HIMSS18 revenue cycle recap: Patient-centric approach takes communication, flexibility and motivated staff
When it comes to revenue cycle, a patient-centric culture is the future. By the way, make sure you include your employees in that philosophy and understand how technology can help get there.
The dominant themes emerging from HIMSS18 when it comes to revenue cycle were all about putting the patient first and recognizing that it's people driving your revenue cycle operations.
Hospital executives must recognize what will be driving the healthcare industry from a patient and employee standpoint in the coming years and acknowledge the consumer-centric experience taking hold just about everywhere — and, increasingly, that includes healthcare. The emerging philosophy around revenue cycle is that not only is it part of the overall care experience, but that it will bookend most episodes of care, with pre-authorizations, registration and taking of POS payments at the front-end and then post-care billing on the back end.
The policies and procedures surrounding this front-to-back operation should be built on personalization of patient interactions, knowledge of consumer preferences, flexibility, and clear communication where the patient understands what they will be responsible for and will have options to fulfill their obligation that suit their particular situation. It's the experience they have come to expect, and it's something that may be present in other areas of care delivery but that has been lost a little in the realm of revenue cycle.
Consumers also welcome digital options for registration and billing. Sharp Healthcare in San Diego created a self-serve billing portal where patients can view statements, pay bills, download statements and view current invoices broken down by hospital clinic.
"Patients can pay their full balance or for a specific visit.
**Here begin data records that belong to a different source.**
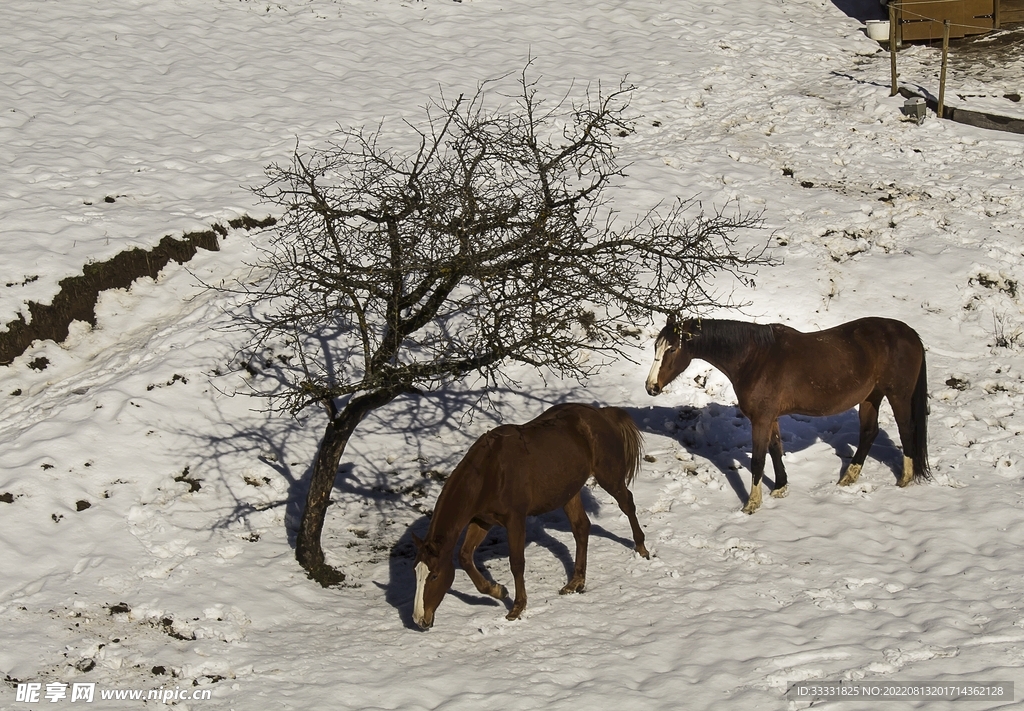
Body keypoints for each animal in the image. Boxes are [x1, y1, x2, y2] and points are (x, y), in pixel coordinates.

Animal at [411, 403, 649, 629]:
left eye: (434, 575)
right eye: (416, 572)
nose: (419, 620)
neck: (490, 473)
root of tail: (601, 413)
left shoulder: (515, 520)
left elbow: (516, 563)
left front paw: (517, 607)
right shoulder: (482, 521)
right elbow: (464, 557)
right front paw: (498, 590)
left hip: (608, 476)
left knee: (627, 504)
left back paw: (641, 548)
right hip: (568, 492)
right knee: (582, 527)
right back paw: (575, 582)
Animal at [645, 314, 929, 514]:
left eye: (672, 349)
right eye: (655, 347)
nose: (651, 387)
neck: (754, 358)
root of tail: (910, 333)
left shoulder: (760, 419)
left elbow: (758, 460)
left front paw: (752, 504)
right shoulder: (770, 417)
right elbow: (775, 449)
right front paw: (780, 488)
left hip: (898, 395)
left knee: (906, 429)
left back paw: (904, 479)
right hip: (871, 397)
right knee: (869, 432)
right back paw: (848, 478)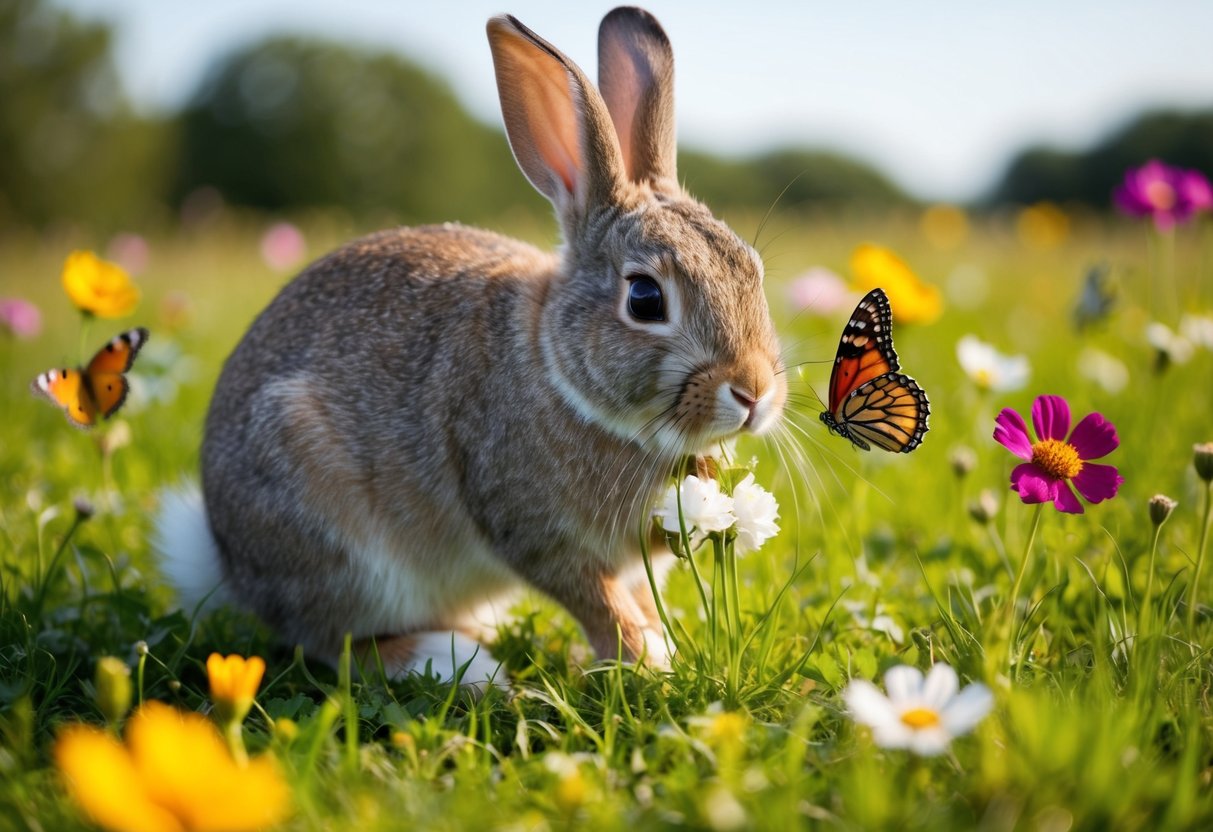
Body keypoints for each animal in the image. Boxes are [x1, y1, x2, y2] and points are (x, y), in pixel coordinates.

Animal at [156, 6, 786, 687]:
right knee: (335, 643)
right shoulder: (532, 529)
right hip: (326, 529)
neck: (560, 371)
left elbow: (637, 598)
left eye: (751, 270)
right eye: (645, 299)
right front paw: (646, 664)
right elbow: (600, 602)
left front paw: (655, 652)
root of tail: (229, 564)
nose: (754, 392)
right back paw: (459, 664)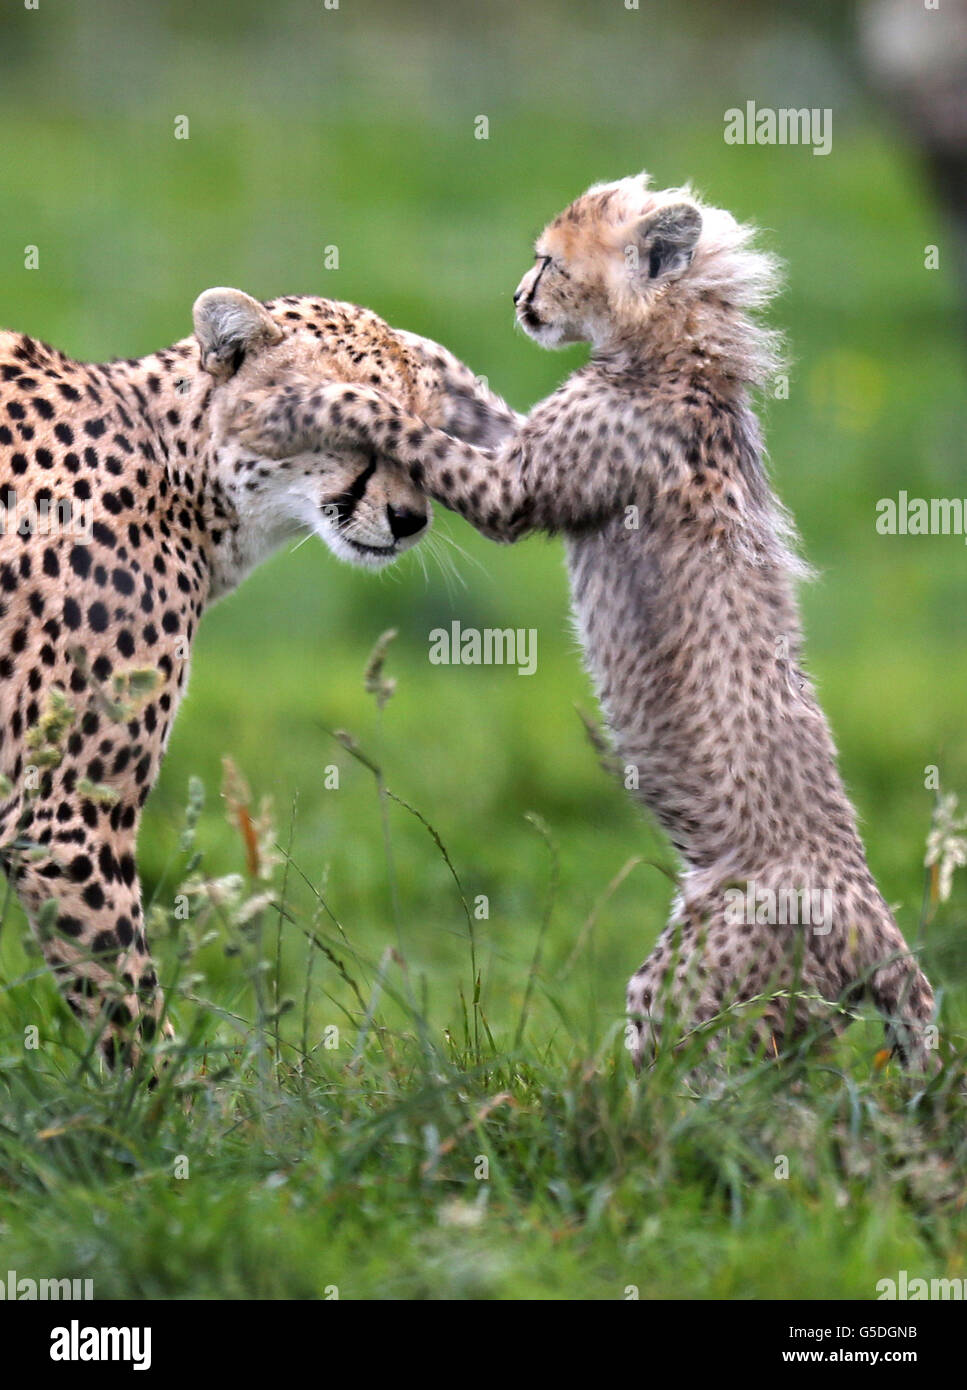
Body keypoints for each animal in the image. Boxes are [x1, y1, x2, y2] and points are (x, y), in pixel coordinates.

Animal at [0, 284, 516, 1061]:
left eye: (427, 434)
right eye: (356, 426)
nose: (410, 520)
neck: (181, 473)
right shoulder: (63, 819)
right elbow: (131, 1015)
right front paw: (163, 1094)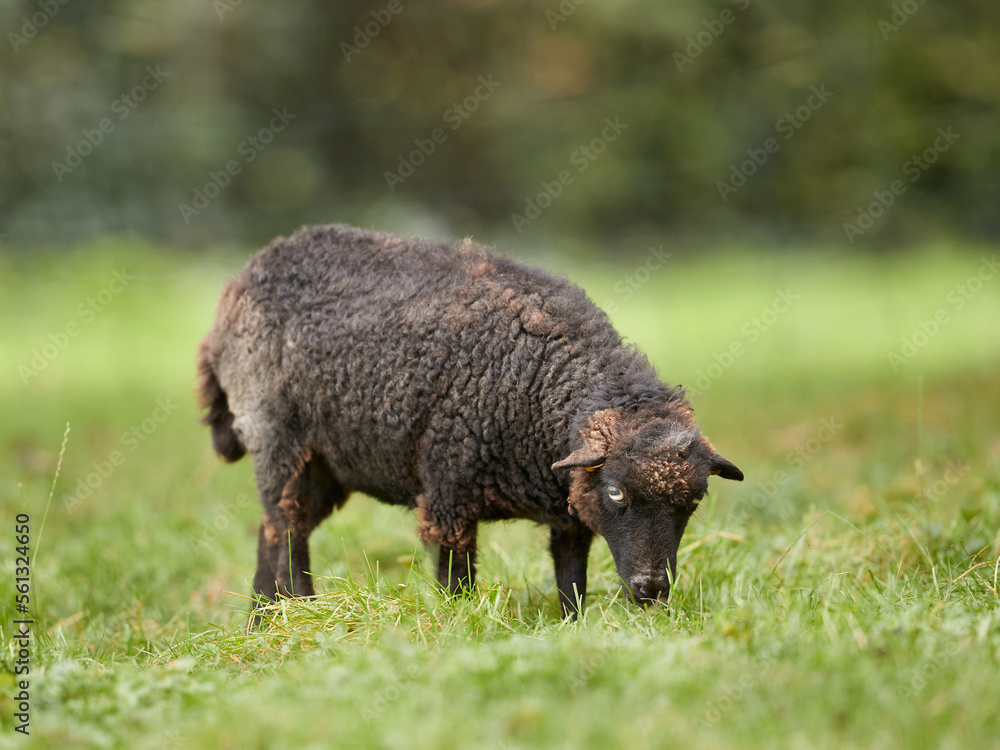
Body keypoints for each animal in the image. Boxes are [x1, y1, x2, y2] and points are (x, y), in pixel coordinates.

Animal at [196, 224, 743, 624]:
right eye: (617, 494)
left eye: (693, 502)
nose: (651, 591)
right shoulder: (448, 492)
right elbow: (456, 580)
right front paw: (458, 629)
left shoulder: (568, 508)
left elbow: (572, 581)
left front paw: (575, 630)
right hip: (277, 436)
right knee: (287, 529)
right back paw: (305, 612)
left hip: (328, 464)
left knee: (274, 530)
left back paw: (264, 624)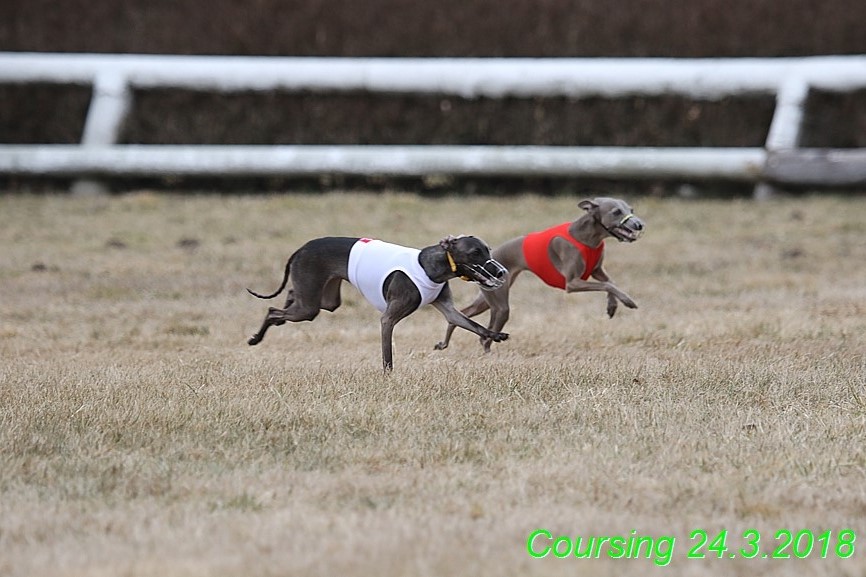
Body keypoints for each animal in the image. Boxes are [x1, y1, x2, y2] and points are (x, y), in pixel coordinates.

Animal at [246, 234, 510, 368]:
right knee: (272, 309)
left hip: (326, 299)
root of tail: (300, 249)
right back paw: (255, 338)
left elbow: (473, 325)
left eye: (488, 249)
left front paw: (496, 335)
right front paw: (388, 377)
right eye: (475, 253)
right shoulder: (388, 318)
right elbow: (387, 354)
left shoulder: (448, 309)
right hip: (310, 305)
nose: (500, 272)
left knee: (292, 295)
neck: (431, 266)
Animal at [432, 197, 640, 352]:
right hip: (500, 304)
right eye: (616, 212)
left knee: (464, 314)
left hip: (487, 298)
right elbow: (608, 284)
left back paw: (445, 343)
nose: (639, 225)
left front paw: (613, 305)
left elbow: (610, 283)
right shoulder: (572, 283)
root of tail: (493, 254)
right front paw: (628, 301)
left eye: (630, 208)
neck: (586, 237)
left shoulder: (596, 271)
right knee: (485, 332)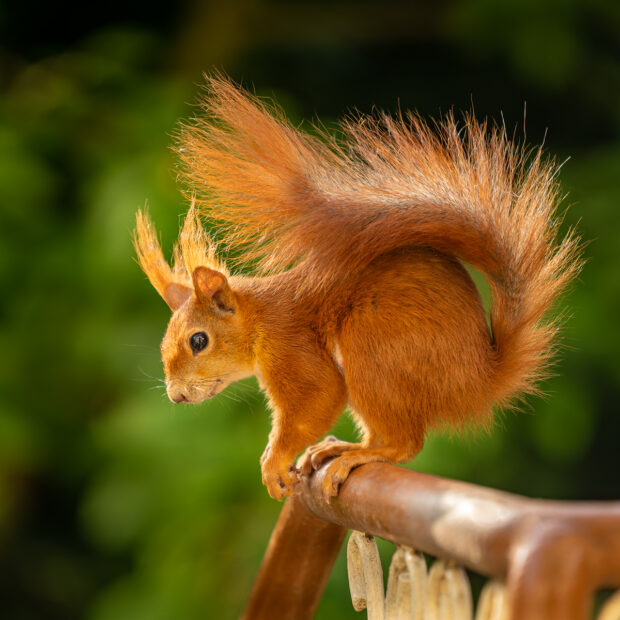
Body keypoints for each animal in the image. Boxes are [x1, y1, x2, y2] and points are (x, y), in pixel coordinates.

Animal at [134, 77, 580, 502]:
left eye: (198, 341)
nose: (176, 396)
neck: (259, 319)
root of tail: (478, 380)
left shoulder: (290, 346)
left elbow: (318, 398)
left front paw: (274, 461)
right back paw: (341, 449)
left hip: (374, 349)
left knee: (404, 444)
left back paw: (355, 457)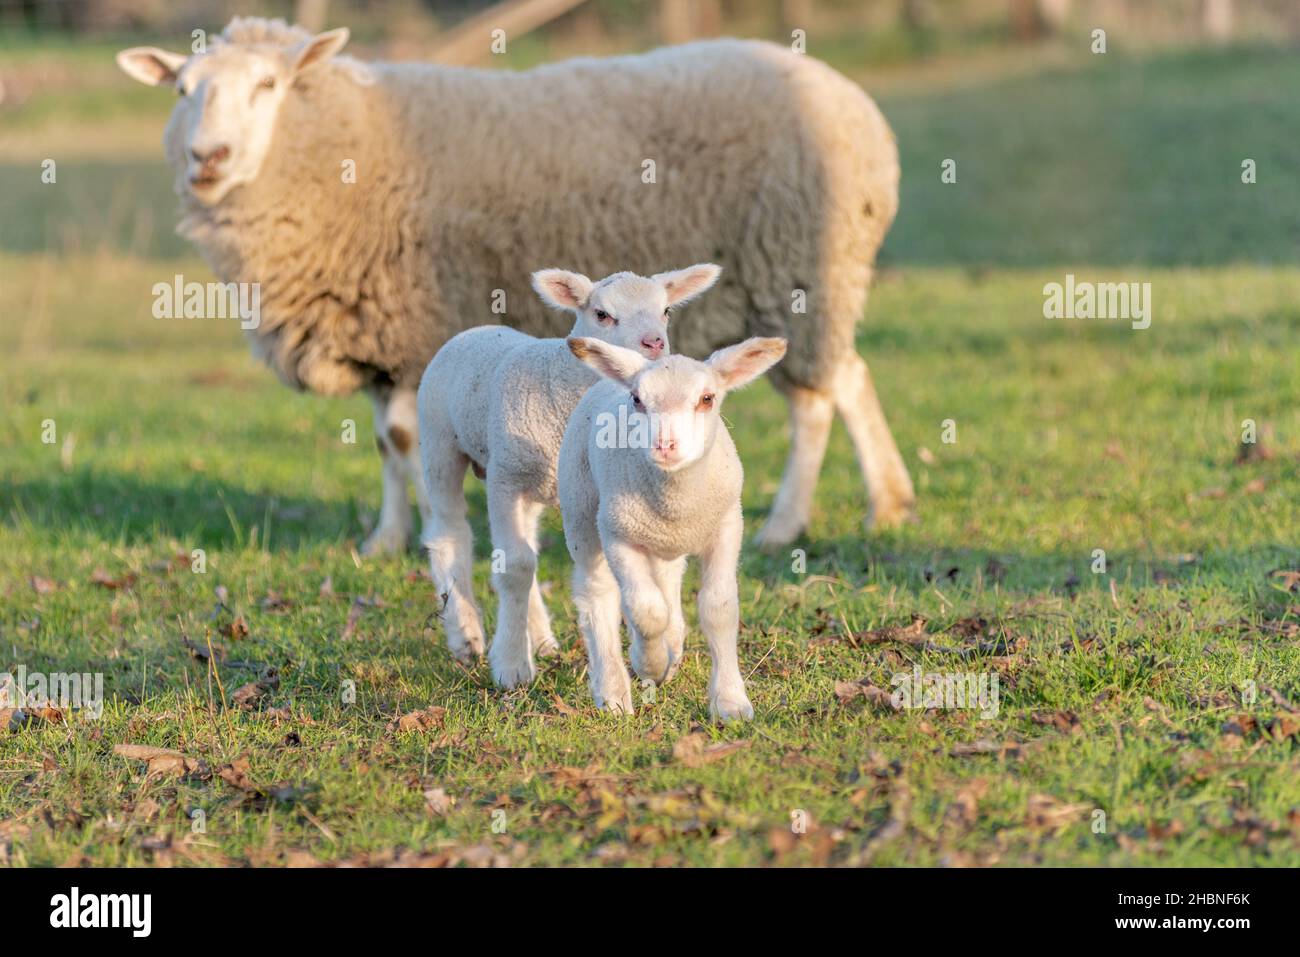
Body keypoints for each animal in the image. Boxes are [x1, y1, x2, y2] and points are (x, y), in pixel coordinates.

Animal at [116, 16, 913, 556]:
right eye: (182, 90)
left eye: (268, 85)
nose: (208, 157)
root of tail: (861, 111)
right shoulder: (381, 333)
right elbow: (384, 444)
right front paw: (385, 537)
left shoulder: (419, 322)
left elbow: (404, 437)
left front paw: (419, 530)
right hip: (798, 284)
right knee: (849, 374)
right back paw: (890, 503)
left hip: (797, 270)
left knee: (814, 401)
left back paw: (785, 523)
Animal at [417, 263, 720, 686]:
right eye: (602, 314)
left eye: (666, 311)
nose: (654, 343)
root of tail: (475, 330)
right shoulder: (505, 479)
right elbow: (514, 566)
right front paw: (511, 666)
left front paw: (665, 651)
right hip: (440, 444)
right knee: (450, 534)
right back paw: (466, 636)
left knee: (526, 543)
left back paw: (541, 638)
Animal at [558, 334, 789, 720]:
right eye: (637, 399)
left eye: (707, 399)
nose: (665, 445)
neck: (675, 501)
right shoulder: (617, 534)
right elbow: (645, 611)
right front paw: (649, 664)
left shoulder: (727, 526)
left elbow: (719, 608)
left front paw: (730, 702)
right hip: (582, 510)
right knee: (598, 596)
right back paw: (614, 691)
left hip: (659, 540)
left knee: (667, 582)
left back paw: (673, 648)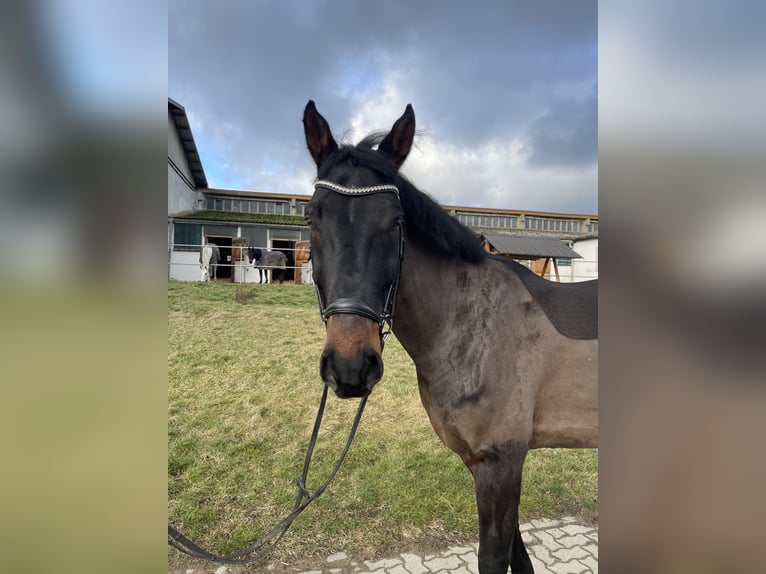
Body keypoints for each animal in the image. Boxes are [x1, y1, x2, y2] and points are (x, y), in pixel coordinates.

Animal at [302, 101, 600, 572]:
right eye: (311, 216)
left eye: (397, 221)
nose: (350, 366)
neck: (472, 326)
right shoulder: (483, 465)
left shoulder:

There is a document repository as well so they can see any forms provided to them at the hospital," said Gerilynn Sevenikar, vice president at Sharp.
Since its launch in 2017, patients have paid more than 10,000 invoices online.
Patient communication of the high- or low-tech variety can play a pivotal role in increasing collections across the various stages of revenue cycle, but is likely most effective when frontloaded. Having focused, clear and personal conversations with patients at the beginning of their care experience made all the difference for stand-alone system Goshen Health in Indiana. Their former CFO Amy Floria addressed the audience at the HIMSS18 Revenue Cycle Solutions Summit and told listeners that bad communication equals bad debt, and that lack of communication and standard procedures for financial aid qualification hurt them badly.
"We had everyone apply and just charged off bad debt when they didn't end up qualifying," Floria said.
Goshen redesigned its website, met with every patient while they were in the facility to address issues and questions, and expanded payment plan options, especially for consumers with high deductible health plans. The system also started offering all patients financial informational material in english and spanish to accommodate their hispanic community.
All that resulted in a whopping 7,200 percent increase in monthly POS collections from $2,500 a month before the changes three years ago to $240,000 a month in 2017.
Flexibility and creativity in creating an adequate array of payment plans and options for patients will be even more crucial moving forward, as healthcare costs show no sign of shrinking. On the contrary, a recent Transunion study showed that out-of-pocket costs spiked 11 percent in 2017, while at the same time 35 percent of American adults would struggle with, or be unable to pay, a $400 bill. If the care isn't going to get any cheaper, than something has to give when it comes to how patients are allowed to pay.
Revenue cycle leaders also can't forget that while new technology can help refine operations and expand capabilities, if the people who staff your department don't understand it or hate using it, you've wasted your investment. Choosing software that is intuitive and creates efficiencies will inspire more productivity in your staff. So it might not hurt to get their feedback or even give them a say in what technologies gets selected — and do so as early in the procurement process as possible.
Finally, driving a successful revenue cycle department requires motivating and rewarding the staff who do the work. Since over the course of the next decade, consumerism will constitute a bigger piece of all industries, healthcare included, creating a system of performance monitoring, real-time feedback and employee rewards can inspire your rev cycle staff to work smarter and, in turn, that will benefit your system's bottom line.
"That's what makes a difference to that next generation healthcare consumer and employee," Sevenikar said.